Even with the threat of severe deformities caused by the virus, lobbyists exist on both sides of the issue in Latin America. There are many arguments both for and against abortion in the Zika virus context. For example, lobbyists against abortion argue that aborting a fetus (who may have microcephaly) is prejudice against a disabled person. Supporters for more relaxed abortion measures argue that the virus may cause very severe birth defects, and that women will still get abortions—although poorer women (compared to wealthier women) will be more likely to get abortions in life-threatening and unsanitary conditions.

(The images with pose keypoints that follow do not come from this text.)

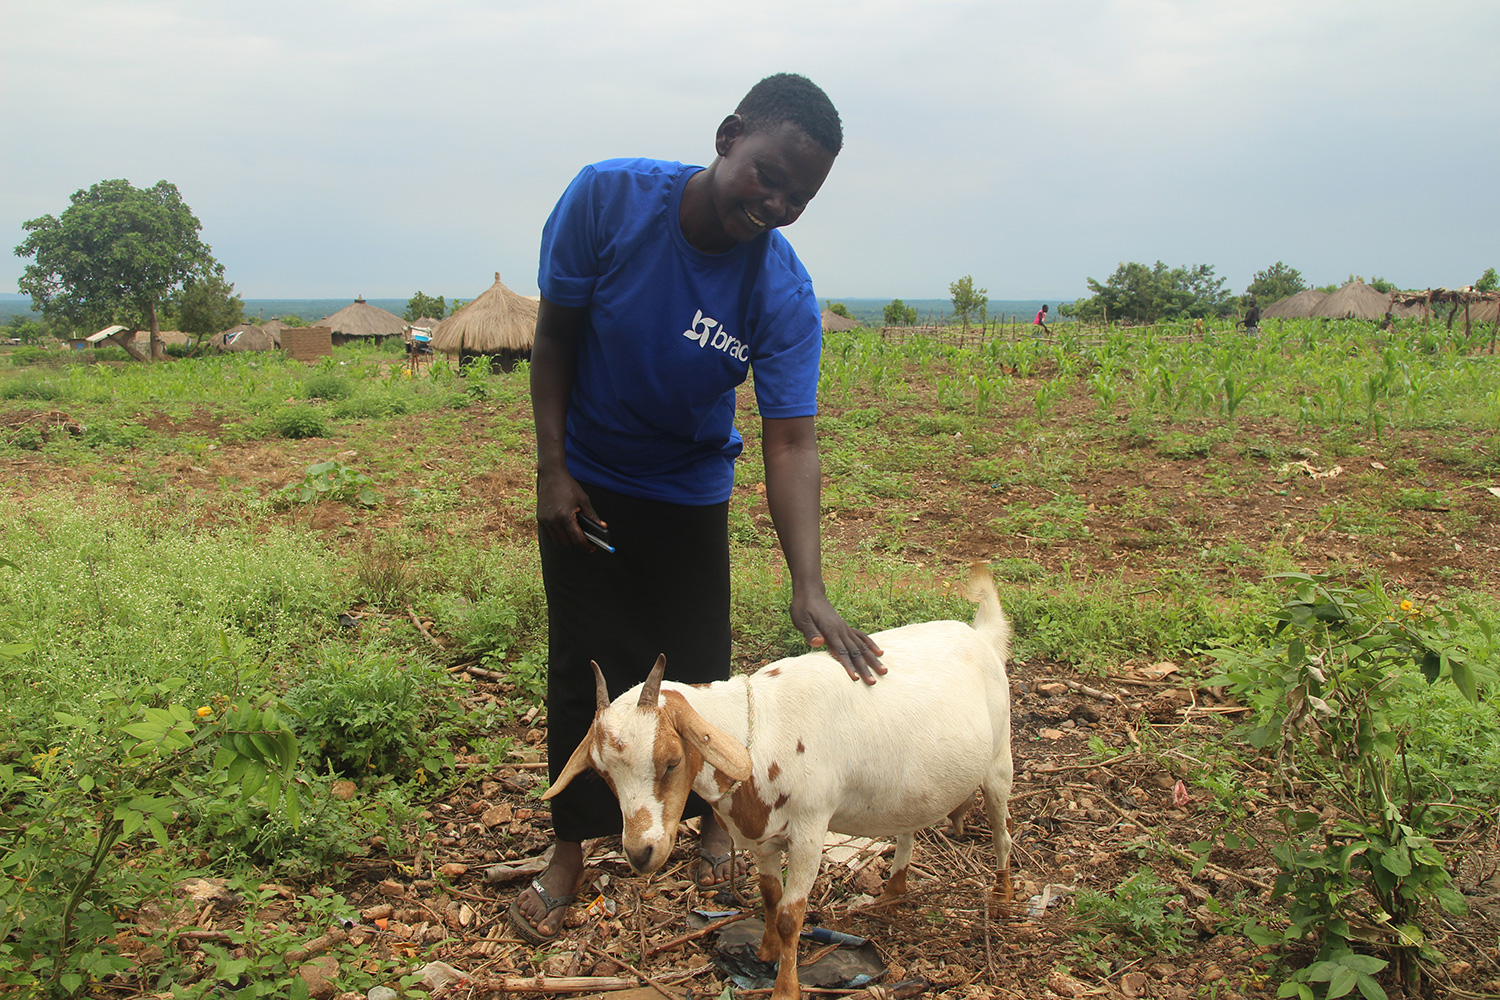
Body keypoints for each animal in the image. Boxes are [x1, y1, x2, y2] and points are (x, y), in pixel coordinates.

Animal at [546, 563, 1014, 1000]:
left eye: (672, 760)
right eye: (602, 773)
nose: (640, 853)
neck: (757, 732)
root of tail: (978, 635)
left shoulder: (810, 830)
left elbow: (791, 914)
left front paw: (785, 987)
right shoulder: (761, 834)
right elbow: (769, 894)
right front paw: (766, 951)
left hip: (999, 761)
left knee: (1002, 831)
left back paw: (1003, 898)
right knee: (907, 829)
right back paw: (894, 892)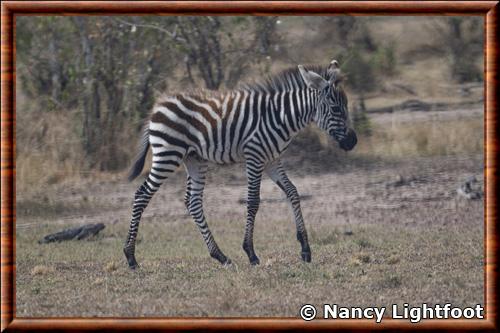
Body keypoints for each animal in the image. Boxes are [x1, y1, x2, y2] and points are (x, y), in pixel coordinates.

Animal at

Latin American countries that completely ban abortions (even in Zika virus cases) should consider revising their laws to make the virus an exception to these abortion laws. Further, countries with Zika virus exceptions should publicize the exceptions to areas that are heavily impacted by the virus. If these countries cannot make such exceptions, then those countries’ governments should provide financial assistance for the medical costs associated with caring for the infants who suffer from microcephaly.

Kelci Scirrotto is a 3L and a senior editor of the Journal of Law and International Affairs at the Penn State University Dickinson School of Law.